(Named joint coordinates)
***

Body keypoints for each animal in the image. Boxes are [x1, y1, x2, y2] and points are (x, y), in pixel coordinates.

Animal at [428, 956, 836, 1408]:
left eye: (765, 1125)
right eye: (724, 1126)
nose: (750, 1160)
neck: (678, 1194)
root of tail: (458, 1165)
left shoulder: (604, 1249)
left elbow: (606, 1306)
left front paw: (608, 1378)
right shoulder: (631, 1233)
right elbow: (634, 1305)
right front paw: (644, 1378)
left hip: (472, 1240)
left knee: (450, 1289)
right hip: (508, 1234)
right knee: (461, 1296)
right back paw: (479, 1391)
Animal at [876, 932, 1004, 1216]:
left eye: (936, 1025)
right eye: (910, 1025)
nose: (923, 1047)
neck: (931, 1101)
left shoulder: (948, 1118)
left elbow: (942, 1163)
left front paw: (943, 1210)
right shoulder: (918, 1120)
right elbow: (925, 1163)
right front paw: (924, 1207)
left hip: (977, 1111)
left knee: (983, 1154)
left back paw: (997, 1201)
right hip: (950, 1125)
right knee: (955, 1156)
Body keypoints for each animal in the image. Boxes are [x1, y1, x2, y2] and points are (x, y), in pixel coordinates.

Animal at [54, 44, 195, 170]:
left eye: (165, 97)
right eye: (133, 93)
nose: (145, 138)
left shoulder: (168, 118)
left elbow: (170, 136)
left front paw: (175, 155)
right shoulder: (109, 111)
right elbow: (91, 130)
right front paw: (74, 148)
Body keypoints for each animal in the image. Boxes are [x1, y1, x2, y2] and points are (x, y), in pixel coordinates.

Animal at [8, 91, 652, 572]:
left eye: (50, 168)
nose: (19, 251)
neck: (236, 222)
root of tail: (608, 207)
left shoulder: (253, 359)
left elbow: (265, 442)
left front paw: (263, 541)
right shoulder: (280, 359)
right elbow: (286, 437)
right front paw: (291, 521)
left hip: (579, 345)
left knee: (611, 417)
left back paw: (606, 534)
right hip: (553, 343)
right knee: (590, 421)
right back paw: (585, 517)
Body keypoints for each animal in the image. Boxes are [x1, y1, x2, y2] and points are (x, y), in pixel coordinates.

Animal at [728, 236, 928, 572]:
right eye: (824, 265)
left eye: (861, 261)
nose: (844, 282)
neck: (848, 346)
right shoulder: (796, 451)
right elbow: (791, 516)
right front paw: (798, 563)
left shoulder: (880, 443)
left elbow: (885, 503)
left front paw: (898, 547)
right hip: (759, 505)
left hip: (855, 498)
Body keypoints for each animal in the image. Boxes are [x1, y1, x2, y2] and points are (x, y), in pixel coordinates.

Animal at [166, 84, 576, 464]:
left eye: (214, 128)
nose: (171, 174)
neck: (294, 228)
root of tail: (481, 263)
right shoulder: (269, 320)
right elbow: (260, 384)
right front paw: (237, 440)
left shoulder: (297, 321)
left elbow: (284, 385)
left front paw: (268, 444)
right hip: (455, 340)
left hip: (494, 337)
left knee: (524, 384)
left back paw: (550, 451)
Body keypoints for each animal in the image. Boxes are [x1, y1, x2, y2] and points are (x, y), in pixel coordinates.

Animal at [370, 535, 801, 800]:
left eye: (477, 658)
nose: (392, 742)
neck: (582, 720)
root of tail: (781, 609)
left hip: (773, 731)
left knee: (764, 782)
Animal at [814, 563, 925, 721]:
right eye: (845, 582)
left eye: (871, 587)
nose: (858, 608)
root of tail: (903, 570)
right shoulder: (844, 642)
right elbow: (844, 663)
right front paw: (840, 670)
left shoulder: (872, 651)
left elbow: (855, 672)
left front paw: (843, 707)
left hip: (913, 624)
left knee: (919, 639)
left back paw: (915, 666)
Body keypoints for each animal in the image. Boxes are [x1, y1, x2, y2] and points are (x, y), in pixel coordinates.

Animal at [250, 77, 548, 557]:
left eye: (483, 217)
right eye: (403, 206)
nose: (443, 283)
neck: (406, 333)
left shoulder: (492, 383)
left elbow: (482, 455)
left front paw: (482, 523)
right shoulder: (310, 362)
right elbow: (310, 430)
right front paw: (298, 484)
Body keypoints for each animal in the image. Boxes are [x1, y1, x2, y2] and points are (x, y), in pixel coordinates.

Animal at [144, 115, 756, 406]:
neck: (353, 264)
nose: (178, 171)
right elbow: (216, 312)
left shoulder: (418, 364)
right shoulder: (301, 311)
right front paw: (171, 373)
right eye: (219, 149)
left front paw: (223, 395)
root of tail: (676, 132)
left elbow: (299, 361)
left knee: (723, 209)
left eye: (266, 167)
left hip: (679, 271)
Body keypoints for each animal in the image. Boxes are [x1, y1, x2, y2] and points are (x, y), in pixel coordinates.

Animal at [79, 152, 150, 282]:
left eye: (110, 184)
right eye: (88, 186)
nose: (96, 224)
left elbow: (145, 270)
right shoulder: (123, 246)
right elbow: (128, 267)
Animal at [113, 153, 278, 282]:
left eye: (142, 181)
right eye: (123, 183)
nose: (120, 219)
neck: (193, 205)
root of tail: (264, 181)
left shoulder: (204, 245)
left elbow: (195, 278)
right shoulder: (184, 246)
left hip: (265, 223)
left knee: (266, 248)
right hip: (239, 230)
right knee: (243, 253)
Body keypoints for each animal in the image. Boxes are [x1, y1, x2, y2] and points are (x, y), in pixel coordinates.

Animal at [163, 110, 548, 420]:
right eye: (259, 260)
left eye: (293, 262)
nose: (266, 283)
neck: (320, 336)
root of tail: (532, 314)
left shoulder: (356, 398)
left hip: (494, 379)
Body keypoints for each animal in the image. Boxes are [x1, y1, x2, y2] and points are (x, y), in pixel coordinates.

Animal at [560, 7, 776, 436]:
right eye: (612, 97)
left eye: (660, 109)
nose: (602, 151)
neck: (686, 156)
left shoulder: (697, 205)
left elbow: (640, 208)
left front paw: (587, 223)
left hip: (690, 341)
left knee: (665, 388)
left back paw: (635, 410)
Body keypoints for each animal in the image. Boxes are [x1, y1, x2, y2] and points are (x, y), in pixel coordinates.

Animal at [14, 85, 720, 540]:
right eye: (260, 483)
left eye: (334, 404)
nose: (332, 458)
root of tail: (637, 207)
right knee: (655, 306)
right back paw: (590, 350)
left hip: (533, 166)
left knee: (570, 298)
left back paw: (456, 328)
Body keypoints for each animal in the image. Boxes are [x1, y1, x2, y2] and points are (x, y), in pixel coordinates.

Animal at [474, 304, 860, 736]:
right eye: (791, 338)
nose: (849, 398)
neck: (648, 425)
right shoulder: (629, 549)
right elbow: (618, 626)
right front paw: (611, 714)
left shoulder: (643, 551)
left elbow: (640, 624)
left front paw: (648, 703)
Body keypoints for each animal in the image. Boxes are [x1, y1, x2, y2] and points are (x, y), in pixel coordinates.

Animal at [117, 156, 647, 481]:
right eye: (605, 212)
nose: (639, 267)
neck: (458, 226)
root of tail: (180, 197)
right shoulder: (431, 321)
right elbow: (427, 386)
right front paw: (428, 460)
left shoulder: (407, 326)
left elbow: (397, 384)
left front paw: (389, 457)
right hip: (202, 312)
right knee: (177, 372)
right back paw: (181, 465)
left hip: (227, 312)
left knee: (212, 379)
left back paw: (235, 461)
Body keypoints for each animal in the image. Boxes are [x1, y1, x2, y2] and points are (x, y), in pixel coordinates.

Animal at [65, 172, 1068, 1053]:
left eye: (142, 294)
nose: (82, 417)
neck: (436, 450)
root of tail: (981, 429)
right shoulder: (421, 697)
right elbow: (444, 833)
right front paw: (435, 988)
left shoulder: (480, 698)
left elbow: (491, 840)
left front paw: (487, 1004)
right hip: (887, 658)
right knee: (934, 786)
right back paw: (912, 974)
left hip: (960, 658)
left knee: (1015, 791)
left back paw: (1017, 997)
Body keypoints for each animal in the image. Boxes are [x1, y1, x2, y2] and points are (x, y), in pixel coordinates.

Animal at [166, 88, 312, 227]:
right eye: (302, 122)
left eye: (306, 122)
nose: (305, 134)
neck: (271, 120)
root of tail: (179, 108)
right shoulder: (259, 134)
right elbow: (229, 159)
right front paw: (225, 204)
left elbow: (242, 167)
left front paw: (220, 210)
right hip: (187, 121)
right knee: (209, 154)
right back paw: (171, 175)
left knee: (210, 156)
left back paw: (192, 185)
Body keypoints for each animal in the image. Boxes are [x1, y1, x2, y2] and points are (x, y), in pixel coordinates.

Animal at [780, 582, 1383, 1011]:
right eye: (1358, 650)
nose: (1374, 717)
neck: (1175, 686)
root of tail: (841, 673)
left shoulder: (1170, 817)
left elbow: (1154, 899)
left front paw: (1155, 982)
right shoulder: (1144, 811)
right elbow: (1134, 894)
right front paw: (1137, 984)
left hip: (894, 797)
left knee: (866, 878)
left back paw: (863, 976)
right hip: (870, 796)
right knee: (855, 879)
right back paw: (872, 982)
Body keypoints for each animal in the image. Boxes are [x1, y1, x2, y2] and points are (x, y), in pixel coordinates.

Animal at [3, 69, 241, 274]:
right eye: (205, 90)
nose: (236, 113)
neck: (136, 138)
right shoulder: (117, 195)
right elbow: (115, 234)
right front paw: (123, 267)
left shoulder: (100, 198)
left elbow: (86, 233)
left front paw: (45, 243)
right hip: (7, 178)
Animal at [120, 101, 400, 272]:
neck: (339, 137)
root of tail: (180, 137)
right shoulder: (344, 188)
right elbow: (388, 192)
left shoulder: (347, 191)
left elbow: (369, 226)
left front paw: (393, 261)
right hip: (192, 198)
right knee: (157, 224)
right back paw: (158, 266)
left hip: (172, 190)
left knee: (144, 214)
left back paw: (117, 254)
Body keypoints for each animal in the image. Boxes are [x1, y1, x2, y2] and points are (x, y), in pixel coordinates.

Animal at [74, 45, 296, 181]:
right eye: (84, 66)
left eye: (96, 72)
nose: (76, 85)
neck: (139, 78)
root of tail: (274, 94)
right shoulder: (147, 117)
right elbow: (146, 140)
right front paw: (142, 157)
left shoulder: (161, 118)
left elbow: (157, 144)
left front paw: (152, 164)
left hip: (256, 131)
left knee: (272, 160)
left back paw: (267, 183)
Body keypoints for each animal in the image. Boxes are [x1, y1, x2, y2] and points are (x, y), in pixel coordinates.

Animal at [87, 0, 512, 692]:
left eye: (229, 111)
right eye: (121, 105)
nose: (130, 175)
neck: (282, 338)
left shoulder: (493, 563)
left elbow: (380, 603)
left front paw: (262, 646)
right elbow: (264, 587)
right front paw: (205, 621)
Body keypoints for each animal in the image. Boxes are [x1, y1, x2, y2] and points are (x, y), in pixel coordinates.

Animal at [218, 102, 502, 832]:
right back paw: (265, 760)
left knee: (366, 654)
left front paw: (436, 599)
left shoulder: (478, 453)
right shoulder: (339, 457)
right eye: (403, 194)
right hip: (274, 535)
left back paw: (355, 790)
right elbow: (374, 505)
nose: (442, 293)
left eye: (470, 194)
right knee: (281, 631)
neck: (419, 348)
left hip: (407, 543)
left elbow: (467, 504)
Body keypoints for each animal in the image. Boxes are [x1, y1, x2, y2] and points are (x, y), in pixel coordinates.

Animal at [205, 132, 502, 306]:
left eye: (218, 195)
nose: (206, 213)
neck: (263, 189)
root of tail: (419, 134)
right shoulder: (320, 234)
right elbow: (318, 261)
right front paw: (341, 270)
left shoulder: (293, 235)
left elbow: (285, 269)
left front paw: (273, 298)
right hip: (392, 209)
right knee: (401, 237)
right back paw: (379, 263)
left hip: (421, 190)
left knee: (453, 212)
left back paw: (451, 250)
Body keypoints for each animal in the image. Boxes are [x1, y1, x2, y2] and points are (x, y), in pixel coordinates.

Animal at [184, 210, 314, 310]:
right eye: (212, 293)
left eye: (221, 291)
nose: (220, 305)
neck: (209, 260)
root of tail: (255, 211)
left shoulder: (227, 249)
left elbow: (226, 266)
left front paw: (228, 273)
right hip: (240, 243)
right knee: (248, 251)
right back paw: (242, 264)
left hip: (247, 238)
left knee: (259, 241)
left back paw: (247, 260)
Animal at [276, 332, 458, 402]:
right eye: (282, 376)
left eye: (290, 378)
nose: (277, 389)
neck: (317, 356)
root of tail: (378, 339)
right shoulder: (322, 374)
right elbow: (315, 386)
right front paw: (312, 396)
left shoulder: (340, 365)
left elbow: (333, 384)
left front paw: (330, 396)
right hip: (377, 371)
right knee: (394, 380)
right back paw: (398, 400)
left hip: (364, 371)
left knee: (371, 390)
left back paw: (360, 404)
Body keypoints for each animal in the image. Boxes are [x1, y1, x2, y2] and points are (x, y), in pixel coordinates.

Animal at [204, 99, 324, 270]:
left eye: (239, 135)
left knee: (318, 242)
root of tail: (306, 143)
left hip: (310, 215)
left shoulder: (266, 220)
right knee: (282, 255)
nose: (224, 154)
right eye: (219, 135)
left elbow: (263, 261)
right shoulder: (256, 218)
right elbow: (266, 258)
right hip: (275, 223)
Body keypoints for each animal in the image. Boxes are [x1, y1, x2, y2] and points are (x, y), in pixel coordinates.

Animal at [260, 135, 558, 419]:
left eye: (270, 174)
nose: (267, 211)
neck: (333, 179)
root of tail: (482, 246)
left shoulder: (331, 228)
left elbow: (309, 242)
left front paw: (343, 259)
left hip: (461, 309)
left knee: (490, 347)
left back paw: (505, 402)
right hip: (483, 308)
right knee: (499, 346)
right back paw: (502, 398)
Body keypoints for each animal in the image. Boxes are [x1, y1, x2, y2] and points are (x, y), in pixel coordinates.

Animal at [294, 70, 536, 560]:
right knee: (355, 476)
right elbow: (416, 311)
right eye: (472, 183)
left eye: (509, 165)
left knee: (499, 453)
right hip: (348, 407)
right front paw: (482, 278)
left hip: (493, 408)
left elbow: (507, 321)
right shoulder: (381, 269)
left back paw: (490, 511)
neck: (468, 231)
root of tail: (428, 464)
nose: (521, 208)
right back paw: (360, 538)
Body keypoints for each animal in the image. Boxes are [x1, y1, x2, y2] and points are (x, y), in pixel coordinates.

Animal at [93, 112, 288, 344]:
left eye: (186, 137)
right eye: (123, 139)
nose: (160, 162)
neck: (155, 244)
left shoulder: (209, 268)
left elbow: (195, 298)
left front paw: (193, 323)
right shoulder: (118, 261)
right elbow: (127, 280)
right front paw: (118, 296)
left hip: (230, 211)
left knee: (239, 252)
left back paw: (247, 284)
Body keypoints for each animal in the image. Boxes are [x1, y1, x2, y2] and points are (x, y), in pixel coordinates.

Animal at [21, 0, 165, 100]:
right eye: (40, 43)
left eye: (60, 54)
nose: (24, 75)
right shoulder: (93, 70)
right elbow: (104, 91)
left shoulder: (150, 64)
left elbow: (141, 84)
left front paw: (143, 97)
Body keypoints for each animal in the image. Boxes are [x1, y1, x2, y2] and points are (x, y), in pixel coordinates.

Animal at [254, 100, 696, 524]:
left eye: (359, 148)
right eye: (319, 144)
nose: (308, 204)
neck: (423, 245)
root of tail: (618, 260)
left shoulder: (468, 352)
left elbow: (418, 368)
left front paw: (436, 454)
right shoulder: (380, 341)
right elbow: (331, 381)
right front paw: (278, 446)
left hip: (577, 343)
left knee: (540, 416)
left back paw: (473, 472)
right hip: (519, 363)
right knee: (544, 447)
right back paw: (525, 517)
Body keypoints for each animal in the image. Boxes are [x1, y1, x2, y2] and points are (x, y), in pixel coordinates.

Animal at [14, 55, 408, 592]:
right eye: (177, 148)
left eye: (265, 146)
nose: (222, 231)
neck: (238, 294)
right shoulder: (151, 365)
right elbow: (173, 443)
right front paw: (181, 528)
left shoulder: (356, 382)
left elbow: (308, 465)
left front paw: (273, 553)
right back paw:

***

Assignment = Please copy the lines in the records above between the one holding "nose: (145, 138)" and the one holding "left eye: (477, 658)", inclusive, exactly and with no other line.

Output for this task =
nose: (145, 138)
left shoulder: (168, 118)
left elbow: (170, 136)
left front paw: (175, 155)
right shoulder: (109, 111)
right elbow: (91, 130)
right front paw: (74, 148)
Body keypoints for each animal in the image. Boxes are [x1, y1, x2, y2] and points are (x, y), in pixel coordinates.

Animal at [8, 91, 652, 572]:
left eye: (50, 168)
nose: (19, 251)
neck: (236, 222)
root of tail: (608, 207)
left shoulder: (253, 359)
left elbow: (265, 442)
left front paw: (263, 541)
right shoulder: (280, 359)
right elbow: (286, 437)
right front paw: (291, 521)
left hip: (579, 345)
left knee: (611, 417)
left back paw: (606, 534)
right hip: (553, 343)
right knee: (590, 421)
right back paw: (585, 517)
Body keypoints for each animal in the image. Boxes are [x1, y1, x2, y2] and points are (x, y), in pixel coordinates.

Animal at [728, 236, 928, 572]:
right eye: (824, 265)
left eye: (861, 261)
nose: (844, 282)
neck: (848, 346)
right shoulder: (796, 451)
right elbow: (791, 516)
right front paw: (798, 563)
left shoulder: (880, 443)
left elbow: (885, 503)
left front paw: (898, 547)
right hip: (759, 505)
left hip: (855, 498)
Body keypoints for each animal in the image. Boxes are [x1, y1, x2, y2] and points are (x, y), in pixel coordinates.

Animal at [166, 84, 576, 464]:
left eye: (214, 128)
nose: (171, 174)
neck: (294, 228)
root of tail: (481, 263)
right shoulder: (269, 320)
right elbow: (260, 384)
right front paw: (237, 440)
left shoulder: (297, 321)
left elbow: (284, 385)
left front paw: (268, 444)
right hip: (455, 340)
left hip: (494, 337)
left knee: (524, 384)
left back paw: (550, 451)
Body keypoints for each animal in the image. Boxes are [x1, y1, x2, y2] and points are (x, y), in pixel coordinates.

Animal at [370, 535, 801, 800]:
left eye: (477, 658)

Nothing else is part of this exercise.